Collected data entries:
----
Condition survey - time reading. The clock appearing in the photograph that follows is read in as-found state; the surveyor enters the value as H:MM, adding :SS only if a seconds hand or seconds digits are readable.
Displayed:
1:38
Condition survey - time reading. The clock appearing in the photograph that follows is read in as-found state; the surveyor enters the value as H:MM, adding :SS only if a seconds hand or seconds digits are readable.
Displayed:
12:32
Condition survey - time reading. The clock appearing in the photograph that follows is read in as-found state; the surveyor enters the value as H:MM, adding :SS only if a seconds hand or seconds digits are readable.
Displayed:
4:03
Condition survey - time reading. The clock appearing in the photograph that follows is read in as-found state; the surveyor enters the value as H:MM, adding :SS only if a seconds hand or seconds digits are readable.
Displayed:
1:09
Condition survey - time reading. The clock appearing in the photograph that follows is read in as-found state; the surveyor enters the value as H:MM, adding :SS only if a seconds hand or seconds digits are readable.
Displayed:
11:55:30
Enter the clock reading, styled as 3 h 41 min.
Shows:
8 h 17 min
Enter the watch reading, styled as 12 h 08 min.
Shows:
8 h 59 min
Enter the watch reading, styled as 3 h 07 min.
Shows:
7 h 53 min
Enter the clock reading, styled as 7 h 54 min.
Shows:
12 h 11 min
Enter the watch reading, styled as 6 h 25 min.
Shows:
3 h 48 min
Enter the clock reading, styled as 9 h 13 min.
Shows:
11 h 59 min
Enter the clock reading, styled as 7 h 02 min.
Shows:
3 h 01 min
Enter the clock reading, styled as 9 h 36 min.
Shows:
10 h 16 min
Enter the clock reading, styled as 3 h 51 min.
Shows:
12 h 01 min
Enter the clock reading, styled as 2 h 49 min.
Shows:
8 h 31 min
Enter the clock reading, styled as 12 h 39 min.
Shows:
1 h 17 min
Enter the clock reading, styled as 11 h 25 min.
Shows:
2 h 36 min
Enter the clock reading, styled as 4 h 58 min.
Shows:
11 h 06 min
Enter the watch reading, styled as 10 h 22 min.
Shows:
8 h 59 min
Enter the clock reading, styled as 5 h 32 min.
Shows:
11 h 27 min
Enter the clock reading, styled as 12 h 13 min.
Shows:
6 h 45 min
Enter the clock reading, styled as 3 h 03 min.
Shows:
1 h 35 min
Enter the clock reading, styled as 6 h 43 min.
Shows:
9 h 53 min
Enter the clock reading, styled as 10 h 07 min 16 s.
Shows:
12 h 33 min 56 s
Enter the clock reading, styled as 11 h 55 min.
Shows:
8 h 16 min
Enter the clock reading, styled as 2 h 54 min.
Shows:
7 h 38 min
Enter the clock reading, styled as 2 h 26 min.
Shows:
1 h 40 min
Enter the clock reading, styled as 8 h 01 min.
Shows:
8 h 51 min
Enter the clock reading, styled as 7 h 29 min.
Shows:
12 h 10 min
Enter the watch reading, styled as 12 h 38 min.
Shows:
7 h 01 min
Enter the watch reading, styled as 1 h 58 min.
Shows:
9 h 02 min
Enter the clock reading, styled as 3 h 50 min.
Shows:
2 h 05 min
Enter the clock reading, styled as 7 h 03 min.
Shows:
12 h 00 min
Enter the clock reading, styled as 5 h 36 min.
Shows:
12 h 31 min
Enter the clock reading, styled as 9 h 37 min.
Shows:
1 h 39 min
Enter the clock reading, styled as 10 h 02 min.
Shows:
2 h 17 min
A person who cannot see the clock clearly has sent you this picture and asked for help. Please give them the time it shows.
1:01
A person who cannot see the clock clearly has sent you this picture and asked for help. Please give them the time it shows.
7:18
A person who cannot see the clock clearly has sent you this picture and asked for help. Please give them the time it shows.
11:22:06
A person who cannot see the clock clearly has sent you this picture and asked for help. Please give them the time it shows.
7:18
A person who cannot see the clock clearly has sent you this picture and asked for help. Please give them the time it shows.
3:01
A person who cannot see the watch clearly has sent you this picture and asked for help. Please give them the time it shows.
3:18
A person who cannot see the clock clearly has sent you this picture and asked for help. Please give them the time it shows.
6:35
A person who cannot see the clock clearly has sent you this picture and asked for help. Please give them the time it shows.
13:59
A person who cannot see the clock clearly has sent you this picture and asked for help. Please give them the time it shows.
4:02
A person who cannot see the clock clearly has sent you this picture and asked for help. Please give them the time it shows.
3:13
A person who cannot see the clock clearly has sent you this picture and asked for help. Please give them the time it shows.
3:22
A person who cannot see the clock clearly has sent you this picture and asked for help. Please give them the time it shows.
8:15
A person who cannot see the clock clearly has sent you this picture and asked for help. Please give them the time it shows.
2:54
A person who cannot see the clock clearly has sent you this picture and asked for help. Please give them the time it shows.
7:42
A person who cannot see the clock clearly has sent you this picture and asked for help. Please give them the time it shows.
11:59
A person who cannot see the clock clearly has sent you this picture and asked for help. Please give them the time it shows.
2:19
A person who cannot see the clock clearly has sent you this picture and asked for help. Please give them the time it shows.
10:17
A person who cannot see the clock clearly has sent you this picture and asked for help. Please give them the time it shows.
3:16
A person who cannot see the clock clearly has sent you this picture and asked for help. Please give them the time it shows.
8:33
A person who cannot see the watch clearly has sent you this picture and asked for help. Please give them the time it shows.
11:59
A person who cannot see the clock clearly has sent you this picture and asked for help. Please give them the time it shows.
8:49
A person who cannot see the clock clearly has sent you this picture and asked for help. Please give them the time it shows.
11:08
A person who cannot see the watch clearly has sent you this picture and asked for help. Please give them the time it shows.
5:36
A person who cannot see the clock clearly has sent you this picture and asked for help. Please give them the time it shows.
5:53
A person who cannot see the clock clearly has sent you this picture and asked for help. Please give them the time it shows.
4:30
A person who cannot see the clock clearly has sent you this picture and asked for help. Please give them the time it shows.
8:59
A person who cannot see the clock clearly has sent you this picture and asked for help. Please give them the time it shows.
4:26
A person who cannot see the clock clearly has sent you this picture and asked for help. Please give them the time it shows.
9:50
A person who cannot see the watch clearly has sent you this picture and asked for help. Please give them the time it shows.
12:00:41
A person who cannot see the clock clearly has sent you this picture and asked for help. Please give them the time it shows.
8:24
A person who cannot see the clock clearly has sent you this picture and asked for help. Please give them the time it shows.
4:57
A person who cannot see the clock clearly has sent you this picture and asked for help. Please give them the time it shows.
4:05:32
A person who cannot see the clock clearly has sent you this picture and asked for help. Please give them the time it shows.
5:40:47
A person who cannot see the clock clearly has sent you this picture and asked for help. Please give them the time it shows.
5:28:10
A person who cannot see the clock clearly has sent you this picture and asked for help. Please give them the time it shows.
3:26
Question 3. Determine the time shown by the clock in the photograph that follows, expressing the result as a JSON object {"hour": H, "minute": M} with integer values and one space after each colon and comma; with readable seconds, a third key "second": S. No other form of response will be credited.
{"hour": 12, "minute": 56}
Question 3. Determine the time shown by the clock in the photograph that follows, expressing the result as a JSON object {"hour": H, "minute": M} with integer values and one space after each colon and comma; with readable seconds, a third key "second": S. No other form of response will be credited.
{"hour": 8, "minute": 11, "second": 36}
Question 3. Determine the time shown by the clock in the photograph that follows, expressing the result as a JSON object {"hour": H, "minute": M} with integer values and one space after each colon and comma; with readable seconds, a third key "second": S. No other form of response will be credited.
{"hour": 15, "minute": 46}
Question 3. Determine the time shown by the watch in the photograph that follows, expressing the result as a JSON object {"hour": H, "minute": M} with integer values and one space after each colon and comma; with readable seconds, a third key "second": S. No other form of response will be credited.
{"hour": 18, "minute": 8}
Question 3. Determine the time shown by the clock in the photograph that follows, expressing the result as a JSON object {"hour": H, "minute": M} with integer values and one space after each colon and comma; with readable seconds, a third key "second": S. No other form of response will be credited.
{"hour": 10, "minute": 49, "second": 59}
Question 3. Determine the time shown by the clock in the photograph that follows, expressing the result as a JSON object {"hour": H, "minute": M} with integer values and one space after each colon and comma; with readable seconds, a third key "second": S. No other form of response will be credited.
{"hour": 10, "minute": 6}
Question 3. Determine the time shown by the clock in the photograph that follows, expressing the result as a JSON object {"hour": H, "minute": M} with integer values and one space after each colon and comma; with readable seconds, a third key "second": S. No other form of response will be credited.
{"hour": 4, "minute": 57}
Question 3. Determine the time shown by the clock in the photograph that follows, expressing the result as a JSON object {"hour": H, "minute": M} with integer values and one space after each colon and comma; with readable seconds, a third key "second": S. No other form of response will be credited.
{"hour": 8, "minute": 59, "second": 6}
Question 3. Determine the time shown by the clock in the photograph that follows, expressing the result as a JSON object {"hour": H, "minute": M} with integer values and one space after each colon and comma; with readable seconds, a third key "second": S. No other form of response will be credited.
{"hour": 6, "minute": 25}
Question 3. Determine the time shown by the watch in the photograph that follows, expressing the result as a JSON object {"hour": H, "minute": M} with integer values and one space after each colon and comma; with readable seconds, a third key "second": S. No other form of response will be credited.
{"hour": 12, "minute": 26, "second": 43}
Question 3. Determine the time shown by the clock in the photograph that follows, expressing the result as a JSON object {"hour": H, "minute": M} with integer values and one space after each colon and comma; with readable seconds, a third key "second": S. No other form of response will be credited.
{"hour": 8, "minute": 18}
----
— What you should do —
Render the rows as a JSON list of strings, starting at the first line and ending at the line that contains "12 h 11 min". Give one string per line and skip any blank lines.

— Exercise response —
[
  "Condition survey - time reading. The clock appearing in the photograph that follows is read in as-found state; the surveyor enters the value as H:MM, adding :SS only if a seconds hand or seconds digits are readable.",
  "Displayed:",
  "1:38",
  "Condition survey - time reading. The clock appearing in the photograph that follows is read in as-found state; the surveyor enters the value as H:MM, adding :SS only if a seconds hand or seconds digits are readable.",
  "Displayed:",
  "12:32",
  "Condition survey - time reading. The clock appearing in the photograph that follows is read in as-found state; the surveyor enters the value as H:MM, adding :SS only if a seconds hand or seconds digits are readable.",
  "Displayed:",
  "4:03",
  "Condition survey - time reading. The clock appearing in the photograph that follows is read in as-found state; the surveyor enters the value as H:MM, adding :SS only if a seconds hand or seconds digits are readable.",
  "Displayed:",
  "1:09",
  "Condition survey - time reading. The clock appearing in the photograph that follows is read in as-found state; the surveyor enters the value as H:MM, adding :SS only if a seconds hand or seconds digits are readable.",
  "Displayed:",
  "11:55:30",
  "Enter the clock reading, styled as 3 h 41 min.",
  "Shows:",
  "8 h 17 min",
  "Enter the watch reading, styled as 12 h 08 min.",
  "Shows:",
  "8 h 59 min",
  "Enter the watch reading, styled as 3 h 07 min.",
  "Shows:",
  "7 h 53 min",
  "Enter the clock reading, styled as 7 h 54 min.",
  "Shows:",
  "12 h 11 min"
]